Earlier this week, I came across a working paper from Professor Peter Swire—a highly respected attorney, professor, and policy expert.  Swire’s paper, entitled “Online Privacy and ISPs“, argues that ISPs have limited capability to monitor users’ online activity. The paper argues that ISPs have limited visibility into users’ online activity for three reasons:  (1) users are increasingly using many devices and connections, so any single ISP is the conduit of only a fraction of a typical user’s activity; (2) end-to-end encryption is becoming more pervasive, which limits ISPs’ ability to glean information about user activity; and (3) users are increasingly shifting to VPNs to send traffic.

An informed reader might surmise that this writeup relates to the reclassification of Internet service providers under Title II of the Telecommunications Act, which gives the FCC a mandate to protect private information that ISPs learn about their customers.
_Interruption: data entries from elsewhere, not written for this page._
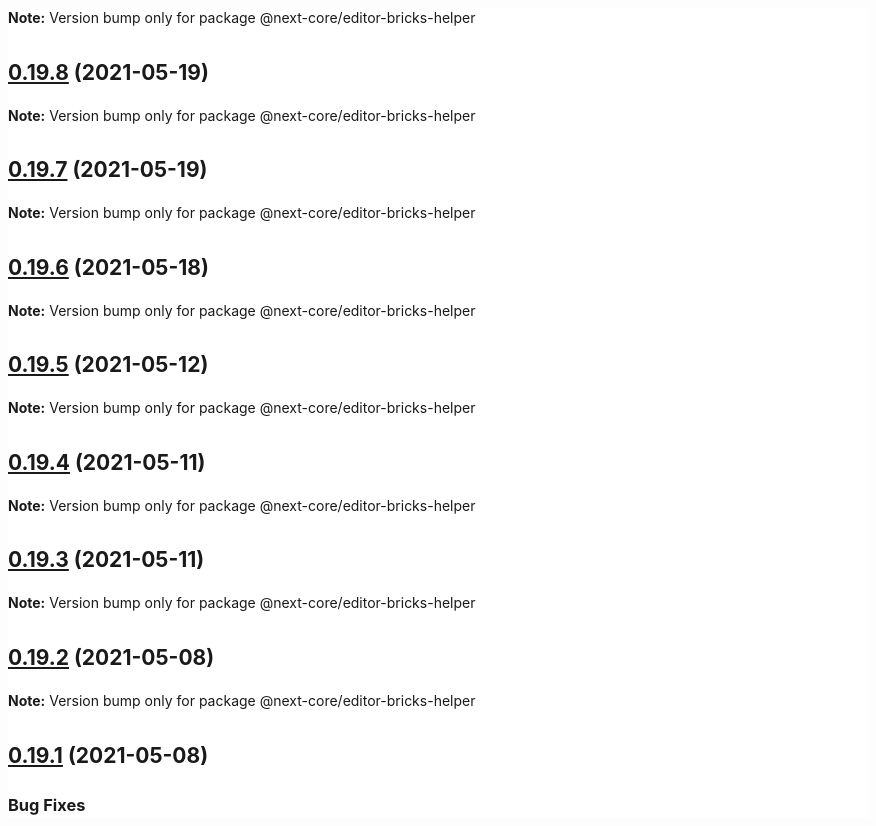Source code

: **Note:** Version bump only for package @next-core/editor-bricks-helper

## [0.19.8](https://github.com/easyops-cn/next-core/compare/@next-core/editor-bricks-helper@0.19.7...@next-core/editor-bricks-helper@0.19.8) (2021-05-19)

**Note:** Version bump only for package @next-core/editor-bricks-helper

## [0.19.7](https://github.com/easyops-cn/next-core/compare/@next-core/editor-bricks-helper@0.19.6...@next-core/editor-bricks-helper@0.19.7) (2021-05-19)

**Note:** Version bump only for package @next-core/editor-bricks-helper

## [0.19.6](https://github.com/easyops-cn/next-core/compare/@next-core/editor-bricks-helper@0.19.5...@next-core/editor-bricks-helper@0.19.6) (2021-05-18)

**Note:** Version bump only for package @next-core/editor-bricks-helper

## [0.19.5](https://github.com/easyops-cn/next-core/compare/@next-core/editor-bricks-helper@0.19.4...@next-core/editor-bricks-helper@0.19.5) (2021-05-12)

**Note:** Version bump only for package @next-core/editor-bricks-helper

## [0.19.4](https://github.com/easyops-cn/next-core/compare/@next-core/editor-bricks-helper@0.19.3...@next-core/editor-bricks-helper@0.19.4) (2021-05-11)

**Note:** Version bump only for package @next-core/editor-bricks-helper

## [0.19.3](https://github.com/easyops-cn/next-core/compare/@next-core/editor-bricks-helper@0.19.2...@next-core/editor-bricks-helper@0.19.3) (2021-05-11)

**Note:** Version bump only for package @next-core/editor-bricks-helper

## [0.19.2](https://github.com/easyops-cn/next-core/compare/@next-core/editor-bricks-helper@0.19.1...@next-core/editor-bricks-helper@0.19.2) (2021-05-08)

**Note:** Version bump only for package @next-core/editor-bricks-helper

## [0.19.1](https://github.com/easyops-cn/next-core/compare/@next-core/editor-bricks-helper@0.19.0...@next-core/editor-bricks-helper@0.19.1) (2021-05-08)

### Bug Fixes
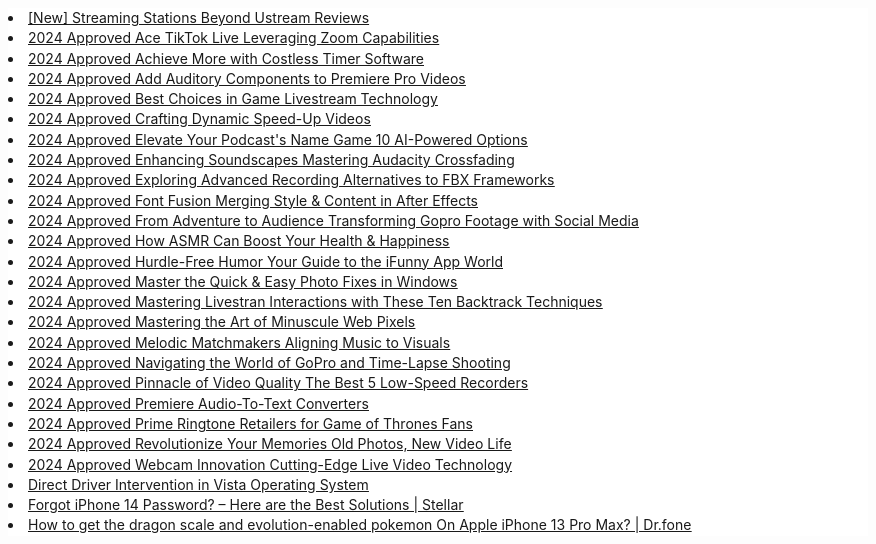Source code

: <li><a href="https://some-guidance.techidaily.com/new-streaming-stations-beyond-ustream-reviews/"><u>[New] Streaming Stations  Beyond Ustream Reviews</u></a></li>
<li><a href="https://fox-blue.techidaily.com/2024-approved-ace-tiktok-live-leveraging-zoom-capabilities/"><u>2024 Approved  Ace TikTok Live  Leveraging Zoom Capabilities</u></a></li>
<li><a href="https://fox-blue.techidaily.com/2024-approved-achieve-more-with-costless-timer-software/"><u>2024 Approved  Achieve More with Costless Timer Software</u></a></li>
<li><a href="https://fox-blue.techidaily.com/2024-approved-add-auditory-components-to-premiere-pro-videos/"><u>2024 Approved  Add Auditory Components to Premiere Pro Videos</u></a></li>
<li><a href="https://fox-blue.techidaily.com/2024-approved-best-choices-in-game-livestream-technology/"><u>2024 Approved  Best Choices in Game Livestream Technology</u></a></li>
<li><a href="https://fox-blue.techidaily.com/2024-approved-crafting-dynamic-speed-up-videos/"><u>2024 Approved  Crafting Dynamic Speed-Up Videos</u></a></li>
<li><a href="https://fox-blue.techidaily.com/2024-approved-elevate-your-podcasts-name-game-10-ai-powered-options/"><u>2024 Approved  Elevate Your Podcast's Name Game  10 AI-Powered Options</u></a></li>
<li><a href="https://fox-blue.techidaily.com/2024-approved-enhancing-soundscapes-mastering-audacity-crossfading/"><u>2024 Approved  Enhancing Soundscapes  Mastering Audacity Crossfading</u></a></li>
<li><a href="https://video-screen-grab.techidaily.com/2024-approved-exploring-advanced-recording-alternatives-to-fbx-frameworks/"><u>2024 Approved  Exploring Advanced Recording Alternatives to FBX Frameworks</u></a></li>
<li><a href="https://fox-blue.techidaily.com/2024-approved-font-fusion-merging-style-and-content-in-after-effects/"><u>2024 Approved  Font Fusion  Merging Style & Content in After Effects</u></a></li>
<li><a href="https://facebook-videos.techidaily.com/2024-approved-from-adventure-to-audience-transforming-gopro-footage-with-social-media/"><u>2024 Approved  From Adventure to Audience  Transforming Gopro Footage with Social Media</u></a></li>
<li><a href="https://fox-blue.techidaily.com/2024-approved-how-asmr-can-boost-your-health-and-happiness/"><u>2024 Approved  How ASMR Can Boost Your Health & Happiness</u></a></li>
<li><a href="https://fox-blue.techidaily.com/2024-approved-hurdle-free-humor-your-guide-to-the-ifunny-app-world/"><u>2024 Approved  Hurdle-Free Humor  Your Guide to the iFunny App World</u></a></li>
<li><a href="https://fox-blue.techidaily.com/2024-approved-master-the-quick-and-easy-photo-fixes-in-windows/"><u>2024 Approved  Master the Quick & Easy Photo Fixes in Windows</u></a></li>
<li><a href="https://fox-blue.techidaily.com/2024-approved-mastering-livestran-interactions-with-these-ten-backtrack-techniques/"><u>2024 Approved  Mastering Livestran Interactions with These Ten Backtrack Techniques</u></a></li>
<li><a href="https://fox-blue.techidaily.com/2024-approved-mastering-the-art-of-minuscule-web-pixels/"><u>2024 Approved  Mastering the Art of Minuscule Web Pixels</u></a></li>
<li><a href="https://fox-blue.techidaily.com/2024-approved-melodic-matchmakers-aligning-music-to-visuals/"><u>2024 Approved  Melodic Matchmakers  Aligning Music to Visuals</u></a></li>
<li><a href="https://fox-blue.techidaily.com/2024-approved-navigating-the-world-of-gopro-and-time-lapse-shooting/"><u>2024 Approved  Navigating the World of GoPro and Time-Lapse Shooting</u></a></li>
<li><a href="https://fox-blue.techidaily.com/2024-approved-pinnacle-of-video-quality-the-best-5-low-speed-recorders/"><u>2024 Approved  Pinnacle of Video Quality  The Best 5 Low-Speed Recorders</u></a></li>
<li><a href="https://fox-blue.techidaily.com/2024-approved-premiere-audio-to-text-converters/"><u>2024 Approved  Premiere Audio-To-Text Converters</u></a></li>
<li><a href="https://fox-blue.techidaily.com/2024-approved-prime-ringtone-retailers-for-game-of-thrones-fans/"><u>2024 Approved  Prime Ringtone Retailers for Game of Thrones Fans</u></a></li>
<li><a href="https://fox-blue.techidaily.com/2024-approved-revolutionize-your-memories-old-photos-new-video-life/"><u>2024 Approved  Revolutionize Your Memories  Old Photos, New Video Life</u></a></li>
<li><a href="https://screen-sharing-recording.techidaily.com/2024-approved-webcam-innovation-cutting-edge-live-video-technology/"><u>2024 Approved  Webcam Innovation  Cutting-Edge Live Video Technology</u></a></li>
<li><a href="https://driver-install.techidaily.com/direct-driver-intervention-in-vista-operating-system/"><u>Direct Driver Intervention in Vista Operating System</u></a></li>
<li><a href="https://phone-solutions.techidaily.com/forgot-iphone-14-password-here-are-the-best-solutions-stellar-by-stellar-data-recovery-ios-iphone-data-recovery/"><u>Forgot iPhone 14 Password? – Here are the Best Solutions | Stellar</u></a></li>
<li><a href="https://ios-pokemon-go.techidaily.com/how-to-get-the-dragon-scale-and-evolution-enabled-pokemon-on-apple-iphone-13-pro-max-drfone-by-drfone-virtual-ios/"><u>How to get the dragon scale and evolution-enabled pokemon On Apple iPhone 13 Pro Max? | Dr.fone</u></a></li>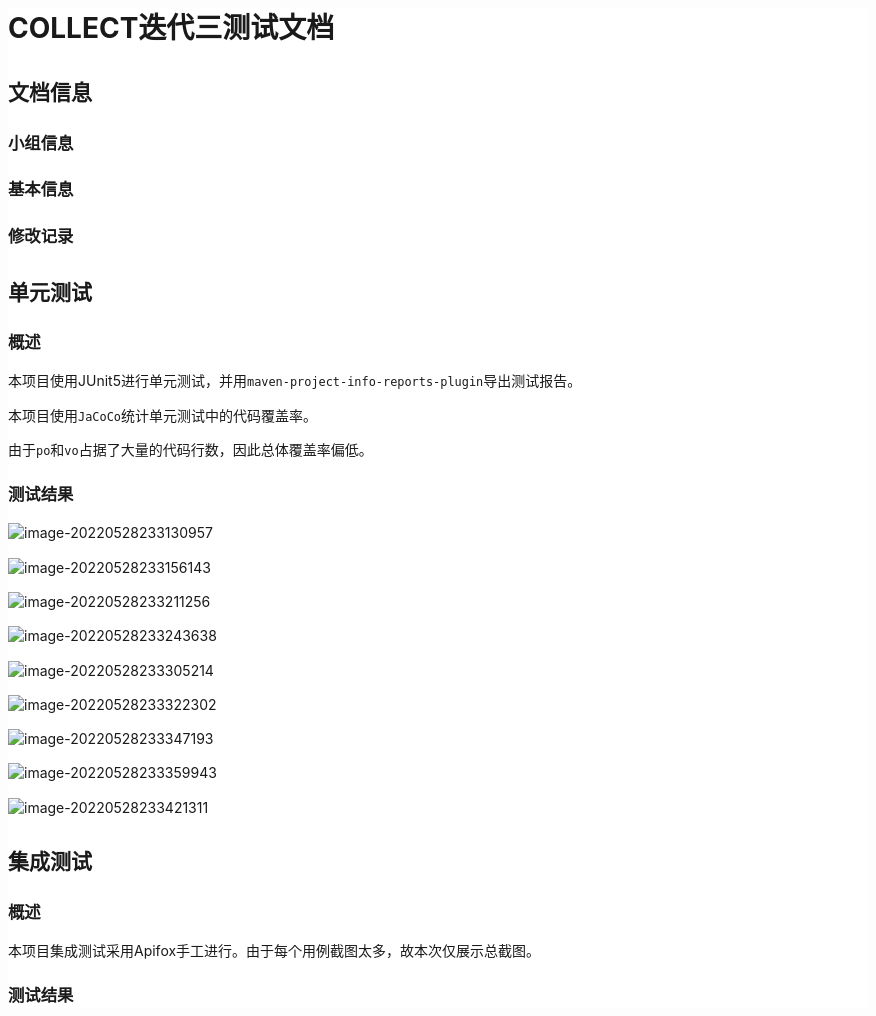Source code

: # COLLECT迭代三测试文档

## 文档信息

### 小组信息

### 基本信息

### 修改记录

## 单元测试

### 概述

本项目使用JUnit5进行单元测试，并用`maven-project-info-reports-plugin`导出测试报告。

本项目使用`JaCoCo`统计单元测试中的代码覆盖率。

由于`po`和`vo`占据了大量的代码行数，因此总体覆盖率偏低。

### 测试结果

![image-20220528233130957](https://ydjsir-edu.oss-cn-shanghai.aliyuncs.com/SE3/pictures/image-20220528233130957.png)

![image-20220528233156143](https://ydjsir-edu.oss-cn-shanghai.aliyuncs.com/SE3/pictures/image-20220528233156143.png)

![image-20220528233211256](https://ydjsir-edu.oss-cn-shanghai.aliyuncs.com/SE3/pictures/image-20220528233211256.png)

![image-20220528233243638](https://ydjsir-edu.oss-cn-shanghai.aliyuncs.com/SE3/pictures/image-20220528233243638.png)

![image-20220528233305214](https://ydjsir-edu.oss-cn-shanghai.aliyuncs.com/SE3/pictures/image-20220528233305214.png)

![image-20220528233322302](https://ydjsir-edu.oss-cn-shanghai.aliyuncs.com/SE3/pictures/image-20220528233322302.png)

![image-20220528233347193](https://ydjsir-edu.oss-cn-shanghai.aliyuncs.com/SE3/pictures/image-20220528233347193.png)

![image-20220528233359943](https://ydjsir-edu.oss-cn-shanghai.aliyuncs.com/SE3/pictures/image-20220528233359943.png)

![image-20220528233421311](https://ydjsir-edu.oss-cn-shanghai.aliyuncs.com/SE3/pictures/image-20220528233421311.png)

## 集成测试

### 概述

本项目集成测试采用Apifox手工进行。由于每个用例截图太多，故本次仅展示总截图。

### 测试结果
This private information includes both personal information, as well as information about a customer’s use of the service that is provided as a result of receiving service—sometimes called Customer Proprietary Network Information, or CPNI. One possible conclusion a reader might draw from this white paper is that ISPs have limited capability to learn information about customers’ use of their service and hence should not be subject to additional privacy regulations.

I am not taking a position in this policy debate, nor do I intend to make any normative statements about whether an ISP’s ability to see this type of user information is inherently “good” or “bad” (in fact, one might even argue that an ISP’s ability to see this information might improve network security, network management, or other services). Nevertheless, these debates should be based on a technical picture that is as accurate as possible.  In this vein, it is worth examining Professor Swire’s “factual description of today’s online ecosystem” that claims to offer the reader an “up-to-date and accurate understanding of the facts”. It is true that the report certainly contains many facts, but it also omits important details about the “online ecosystem”. Below, I fill in what I see as some important missing pieces. Much of what I discuss below I have also sent verbatim in a letter to the FCC Chairman. I hope that the original report will ultimately incorporate some of these points.

[Update (March 9): Swire notes in a response that the report itself doesn’t contain technical inaccuracies. Although there are certainly many points that are arguable, they are hard to disprove without better data, so it is difficult to “prove” the inaccuracies. Even if we take it as a given that there are no inaccuracies, that’s a very different thing than saying that the report tells the whole story.]